From the moment Chuck and Diane Souther met in high school and worked together at a local farm, their shared dream became crystal clear: to spend their lives together and cultivate apples.
That’s exactly what they’ve been doing for nearly five decades at Apple Hill Farm in Concord.
“We fell in love with farming,” said the couple, who have been married for 19 years. “We wanted a career where we can spend every day together and we got lucky.”
At the break of each day on Apple Hill Farm, the Southers chart out the tasks that lie ahead and divide them up.
While Diane’s expertise shines as she manages the farm retail store that offers homemade delights like jams, jellies, and apple cider, Chuck reigns over the expanse of the orchard, nurturing the growth of their yields.
Despite their distinct responsibilities, the Southers often find themselves intertwined in various aspects of the farming business, functioning like a well-oiled machine, driven by their love for each other and their passion for farming.
“Diane is like the Honeycrisp apple,” Chuck laughed, “She is snappy and sweet at the same time.”
Diane playfully said, “He’s a McIntosh. It’s my favorite apple.”
Over the years, the couple has cultivated a diverse variety of heirloom apples at Apple Hill Farm. However, their journey has been one of trial and error, where they sifted through several options to identify those best suited for their orchard.
But lately, they have been planting newer varieties because that appears to be the true customer preference, said Chuck.
Among the many varieties of heirloom apples, the orchard offers Baldwin, Gravenstein and Hudson’s Golden Gem.
For the Southers, farm work breaks up the monotony of life and they value the bond they’ve formed with the employees.
“Every day is different,” said Diane. “I love working with the people, They become your friends and your family.
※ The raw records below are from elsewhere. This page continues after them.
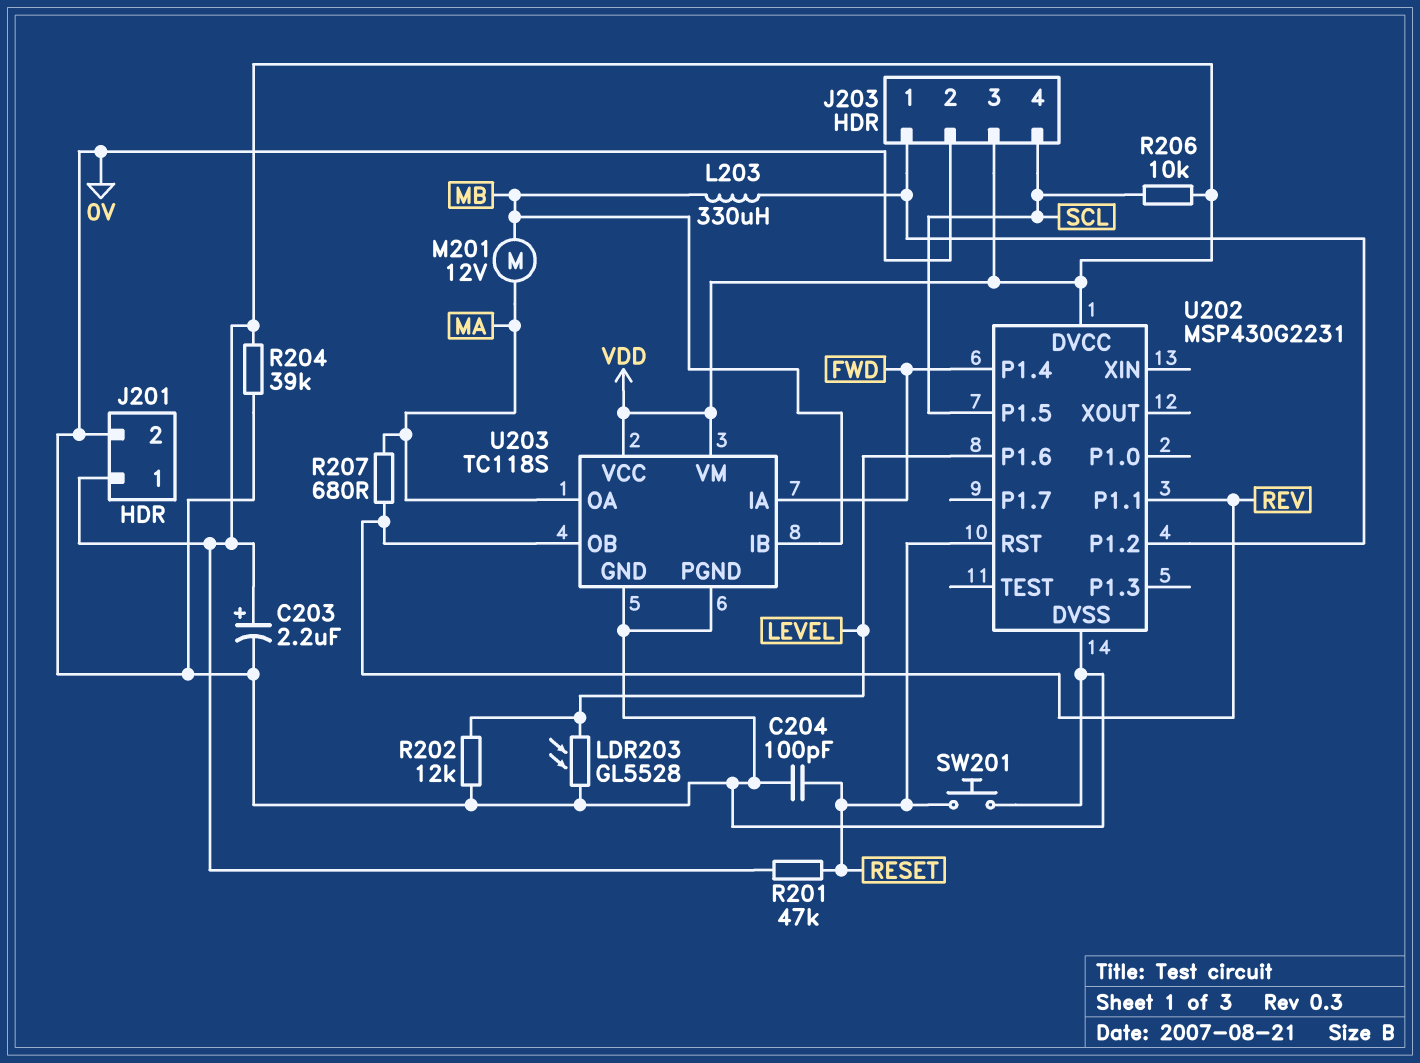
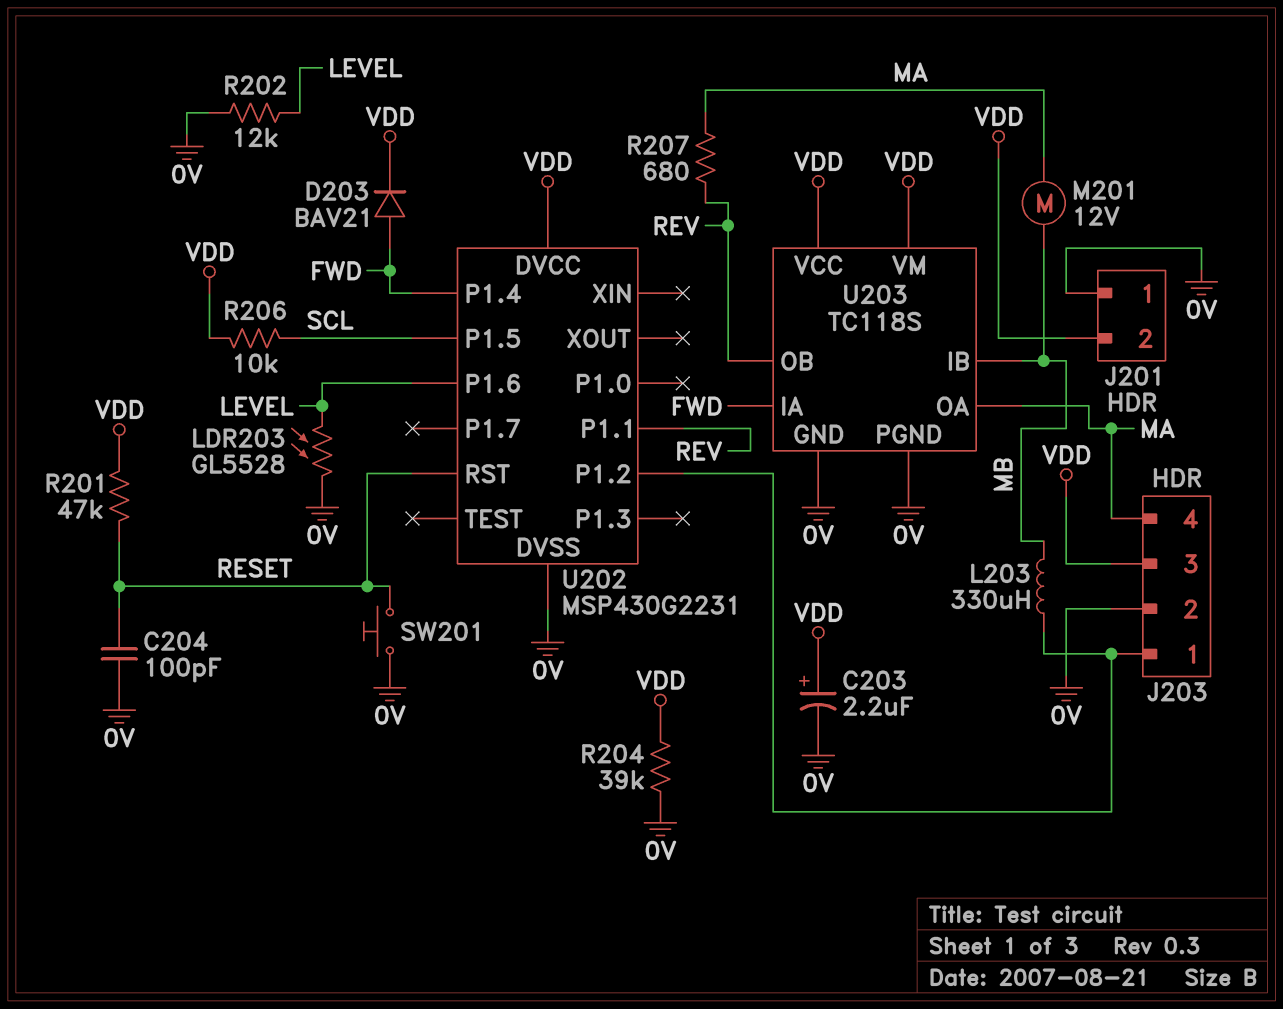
D203: none -> diode BAV21 (A FWD, K VDD)
J201 pin 1: VDD -> 0V
J201 pin 2: 0V -> VDD
J203 pin 4: SCL -> MA

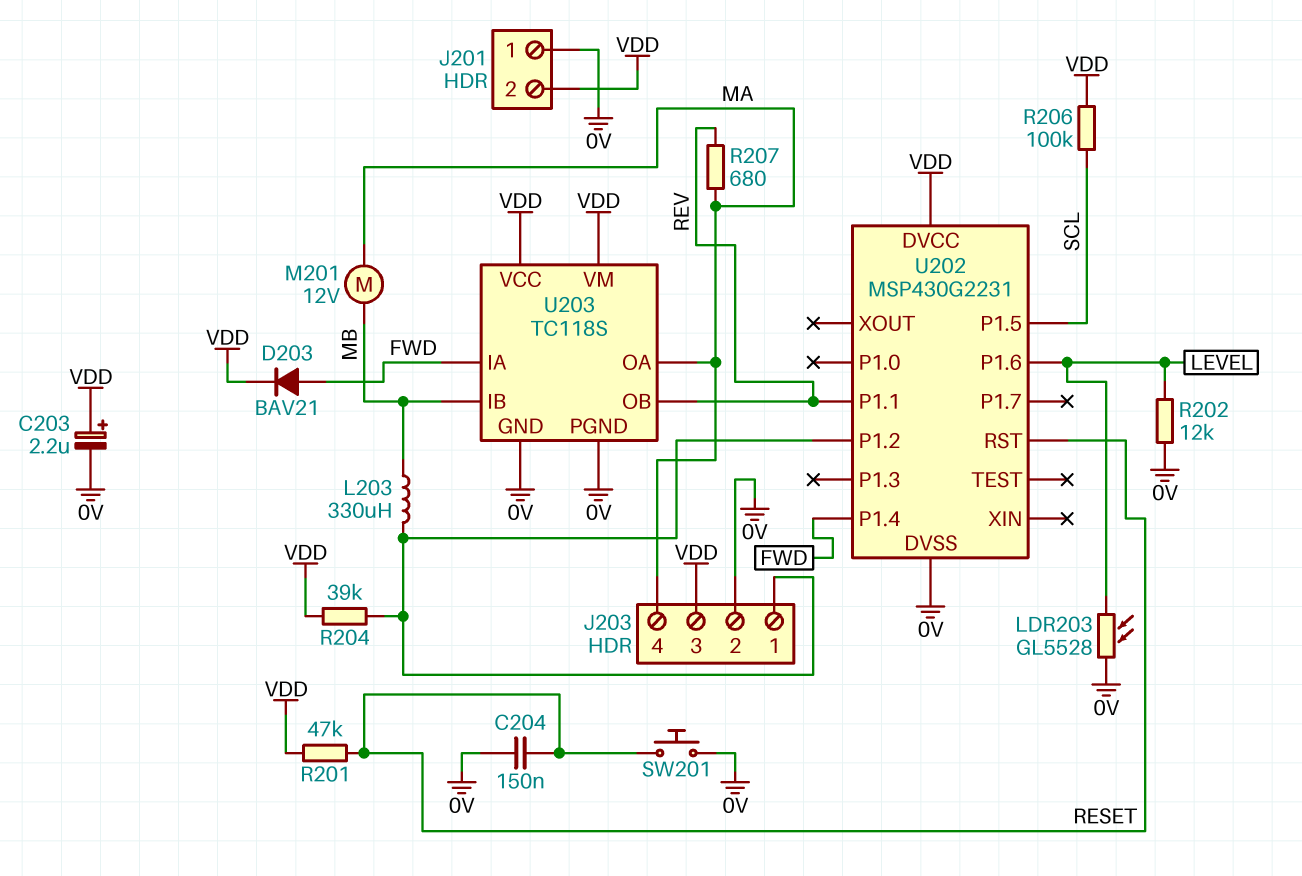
C204: 100pF (0V, RESET) -> 150nF (0V, RESET)
R204: 39k (0V, VDD) -> 39k (J203/1, VDD)
R206: 10k (SCL, VDD) -> 100k (SCL, VDD)

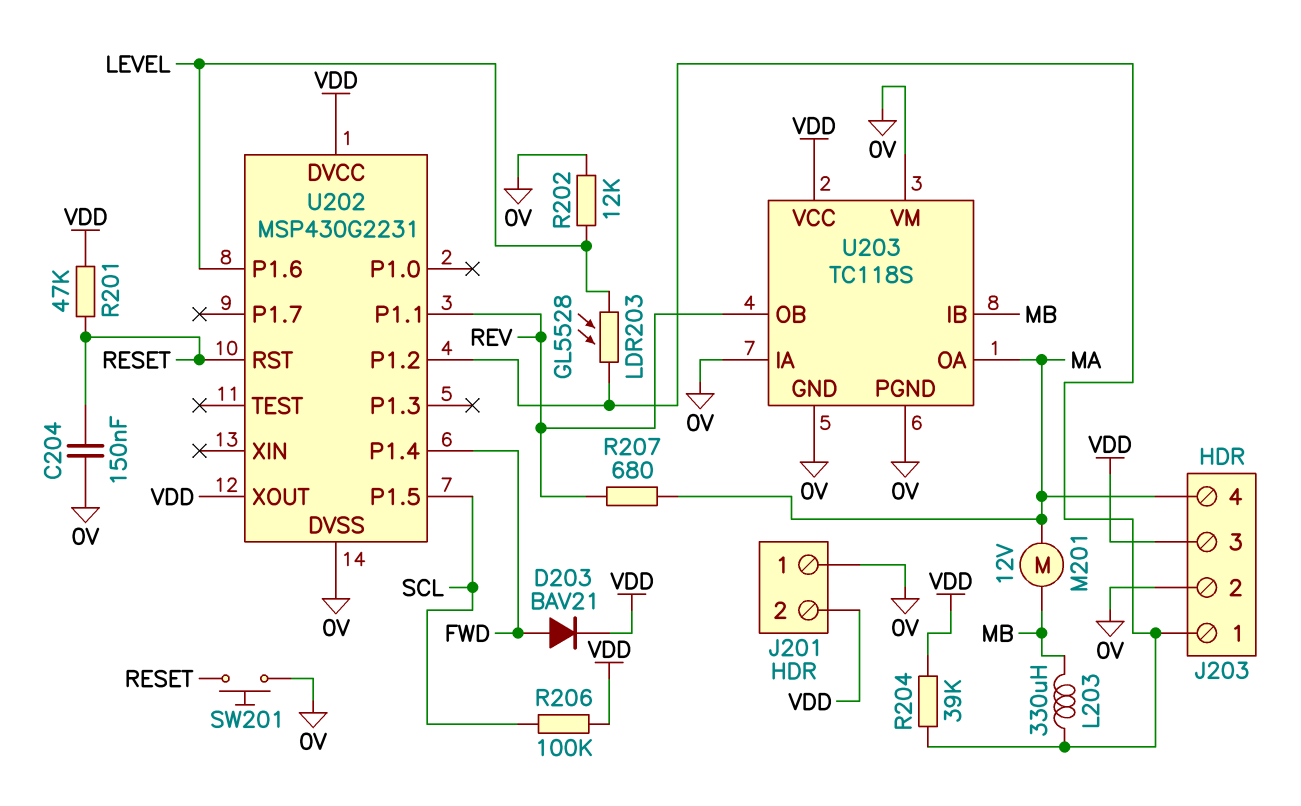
C203: 2.2uF (plus VDD, minus 0V) -> none
LDR203: GL5528 (0V, LEVEL) -> GL5528 (J203/1, LEVEL)
U202 pin XOUT: none -> VDD
U203 pin IA: FWD -> 0V
U203 pin VM: VDD -> 0V

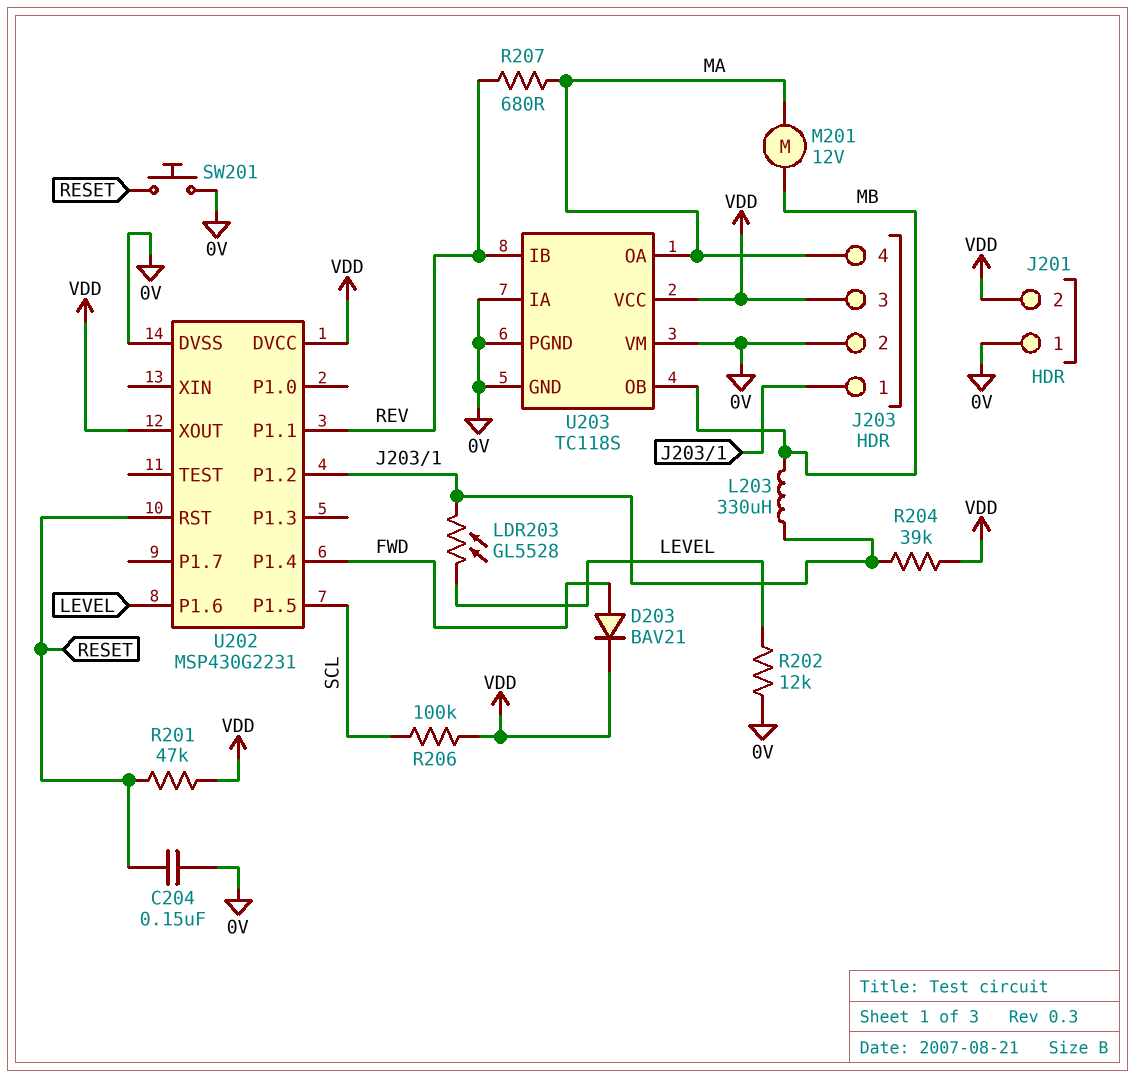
U203 pin IB: MB -> REV
U203 pin OB: REV -> MB

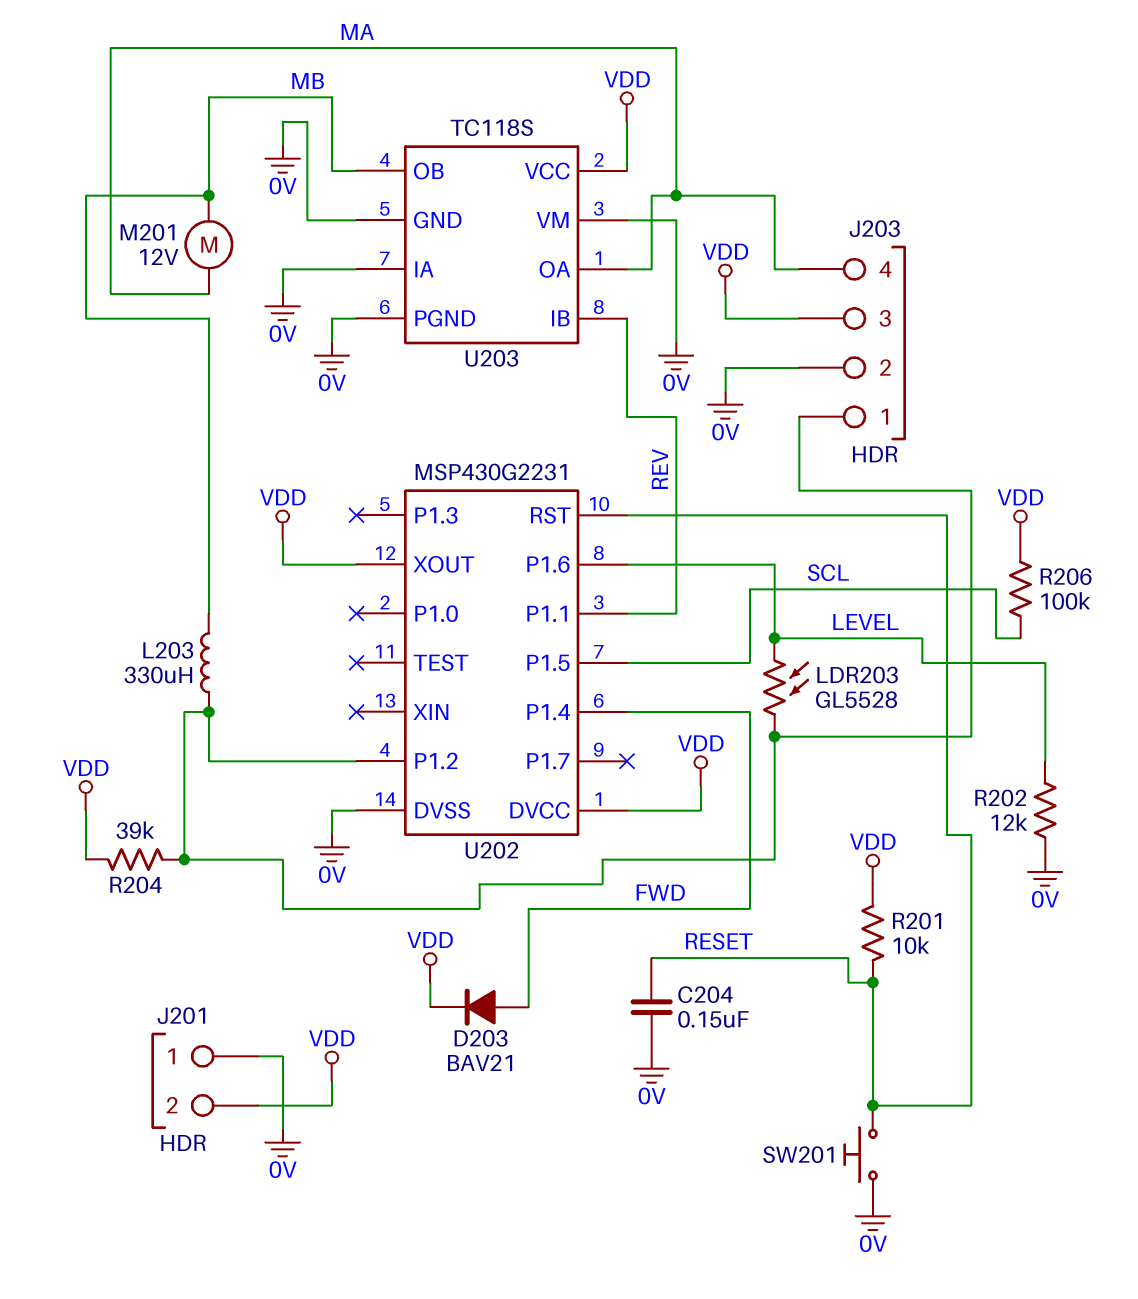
R201: 47k (RESET, VDD) -> 10k (RESET, VDD)
R207: 680 (MA, REV) -> none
We call them a farm-ily.”
Beyond just apples, the farm offers a diverse selection of seasonal vegetables and berries. This diversity wasn’t always a hallmark of the farm; the shift occurred in the 1990s as the apple wholesale business experienced disruptions due to market fluctuations and the rise of supermarket chains.
In response to these challenges to keep the business afloat, the Southers went on to expand their product line.
“It has turned into a risk management decision growing different crops in addition to offering our customers a whole bunch of products,” said Chuck.
In farming all of its produce, Apple Hill Farm has embraced sustainable practices with guidance from the University of New Hampshire Cooperative Extension.
One of the sustainable practices is integrated pest management, which seeks harmony with nature rather than dominance over it.
“Instead of trying to control everything, we try to manage both the pests and the beneficial insects,” said Chuck. “It’s not a spray to kill everything.”
As the Southers work day in and day out, right up until Thanksgiving, when the farm closes for the season, they carve out moments to unwind.
They take leisurely rides around the orchard in their golf cart in the evenings or spend quiet moments with each other basking in the sunset’s glow, listening to the sounds of chirping birds.
“Not everyone wants to work together but the best day is the day we spend together,” said the Southers.